La région du Nord-Sinaï n’avait pas connu de combats d’une telle intensité depuis 1973 et la guerre égypto-israélienne. Dix-sept militaires égyptiens et une centaine de djihadistes du groupe EI au Sinaï sont morts durant les affrontements. Selon le porte-parole de l’armée égyptienne, c’est une véritable opération militaire que leurs adversaires ont entrepris : plus de 300 « terroristes », armés de lance-missiles et de mitrailleuses lourdes montées sur des dizaines de 4x4, ont attaqué les positions militaires égyptiennes autour de la ville de Cheikh Zoued près de la frontière avec Gaza.
Déjà cité par Marianne, un rapport de l’Institute for the study of war affirmait que pour marquer le mois du ramadan l’EI cherchait à consolider sa puissance dans les territoires qu’il contrôlait déjà en Irak et en Syrie et qu’il agirait pour conquérir de nouveaux territoires citant précisément ses ambitions sur le Sinaï : « Le mouvement Wilayat Sinaï, qui a fait allégeance à l’Etat islamique, devrait tenter de capitaliser sur les troubles existants pour recruter au sein de la population locale mais aussi pour lancer une grande offensive terroriste contre les forces de sécurité égyptiennes. Les filiales de l’EI peuvent tenter d’administrer une province ou revendiquer ainsi le contrôle d’un territoire dans le Sinaï — mais aussi en Afghanistan — comme un moyen d’expansion de l’organisation, en vue de se préparer ainsi à de futures opérations militaires ». Cette note publiée le 7 juin, annonçait ainsi précisément l’offensive à venir sur le Sinaï cette semaine.

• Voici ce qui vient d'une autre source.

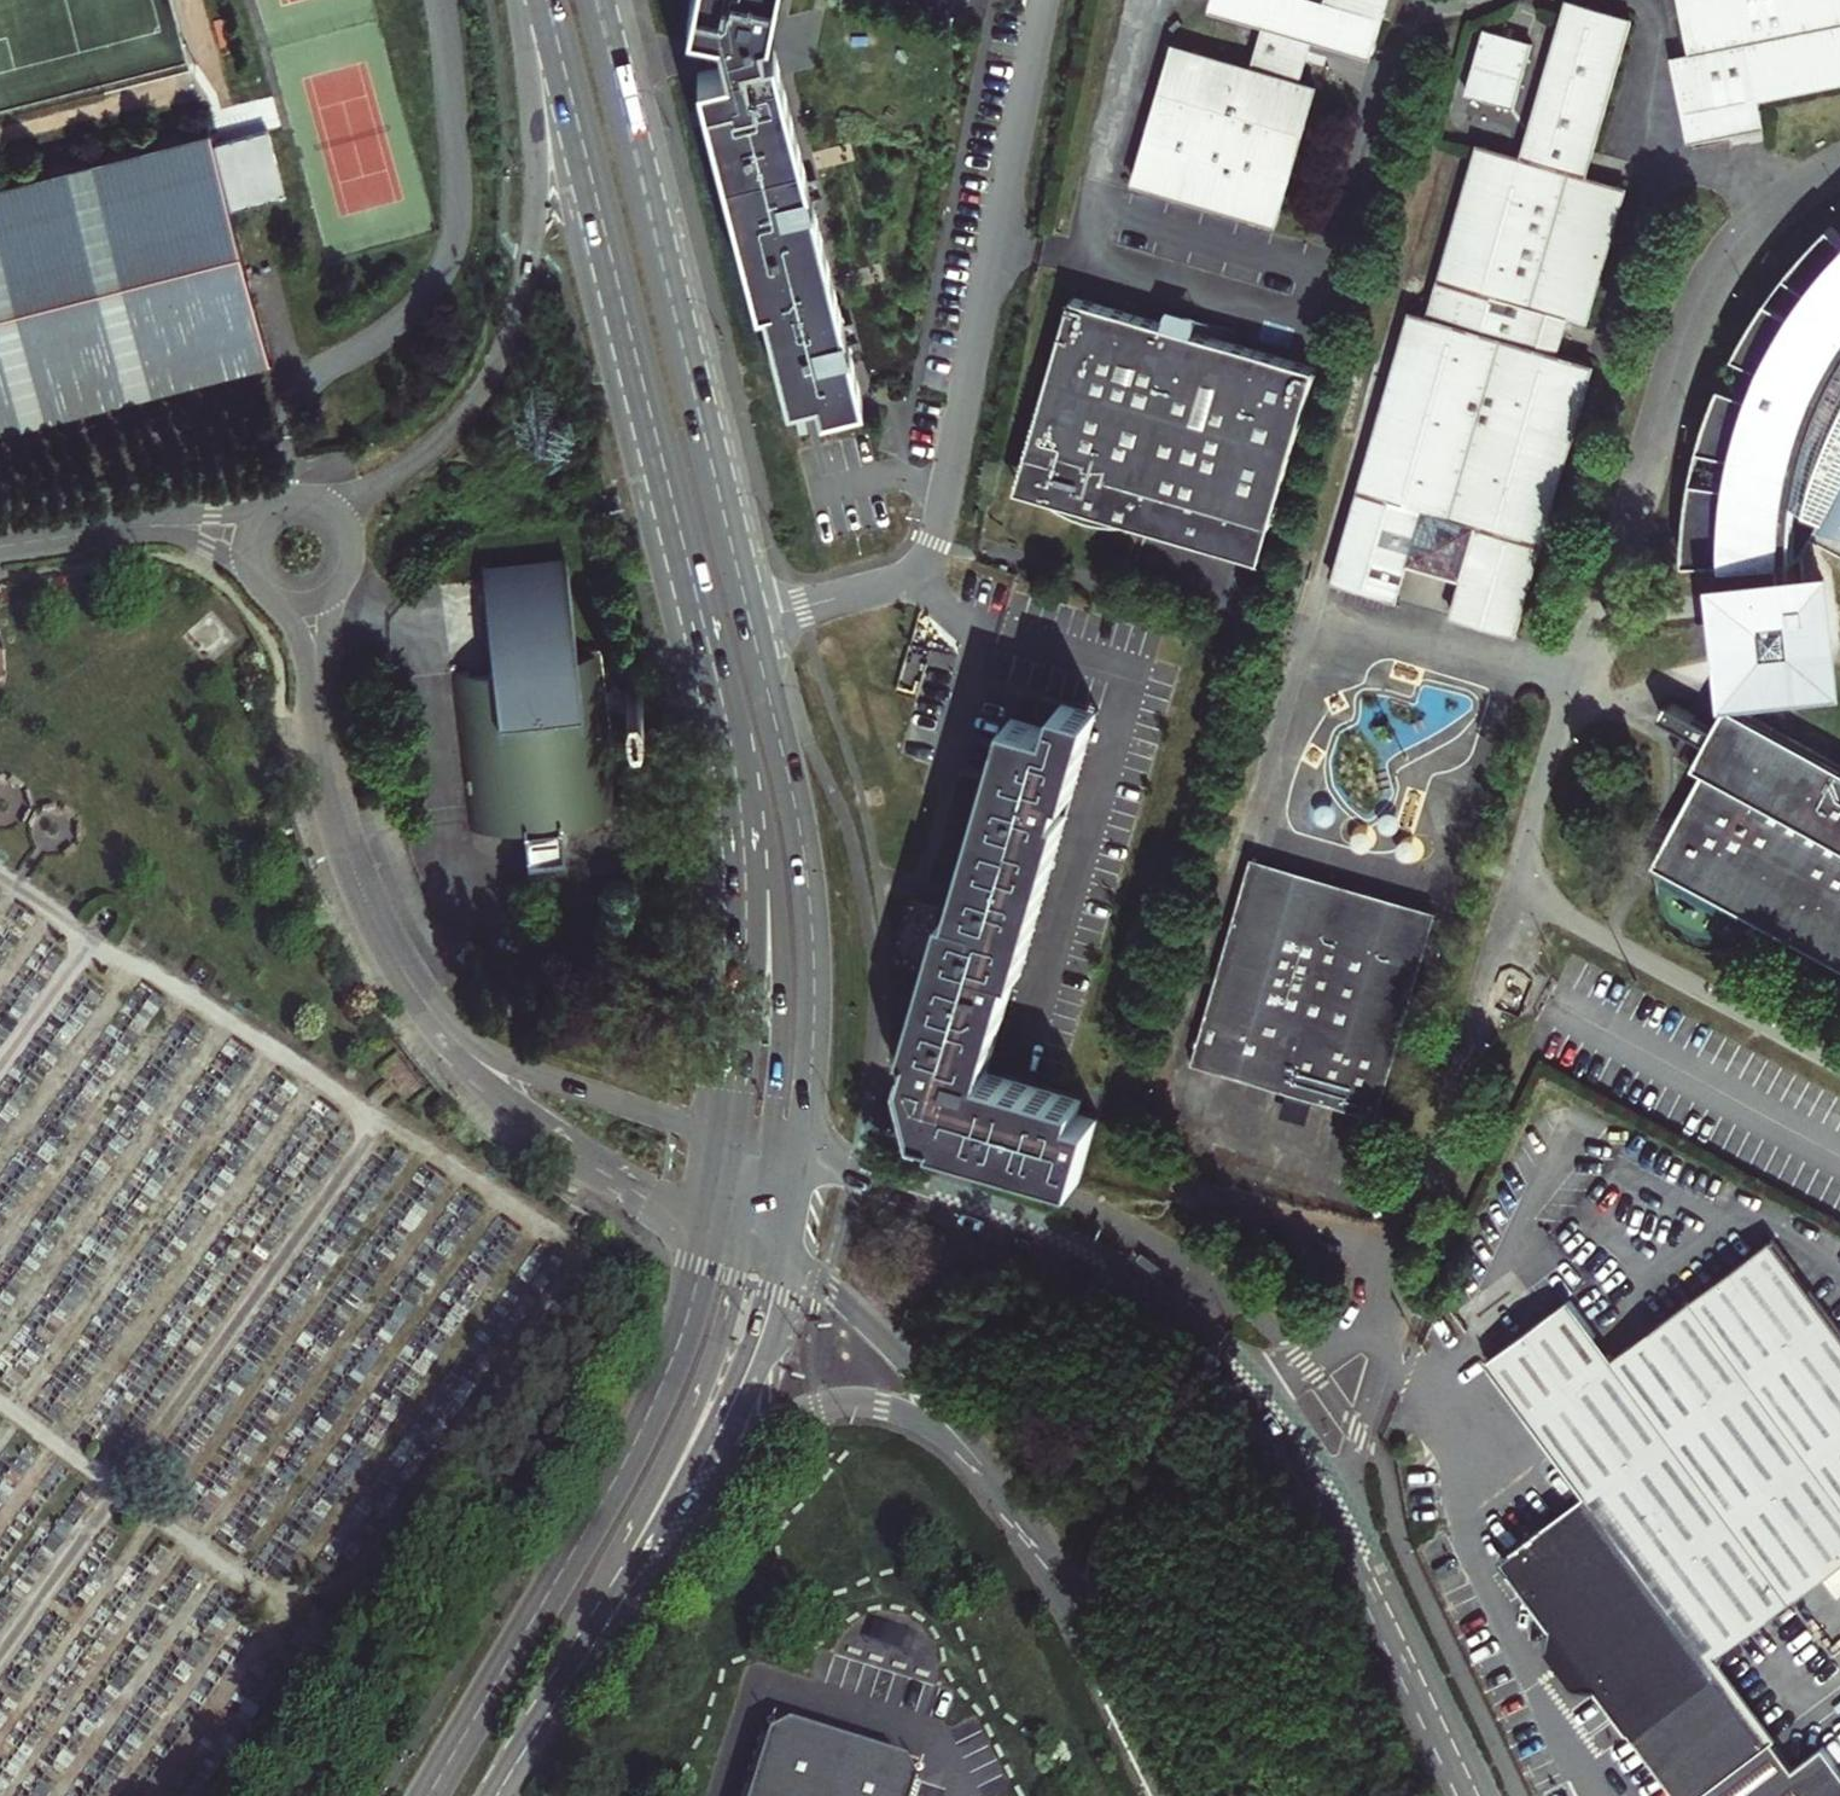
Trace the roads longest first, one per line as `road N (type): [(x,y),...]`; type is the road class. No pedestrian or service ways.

L’armée égyptienne a repoussé les assauts par le biais d’hélicoptères Apache et d’avions F16. Mais les affrontements violents se sont poursuivis entre soldats et assaillants, en milieu de journée, empêchant les ambulances de parvenir sur les lieux des attaques. Même si l’EI n’a pas pris le contrôle effectif du territoire, cette attaque massive et soudaine marquera néanmoins une nouvelle étape pour le groupe islamiste en Egypte : « L’Etat islamique a lancé plusieurs attaques contre l’armée égyptienne dans la partie Nord-Est de la péninsule en janvier et octobre dernier. Mais l’EI s’était rapidement retiré après ces agressions alors que mercredi, après l’attaque, le groupe est revenu au combat pour essayer d’avancer » écrit Patrick Kingsley, envoyé spécial du Guardian au Caire.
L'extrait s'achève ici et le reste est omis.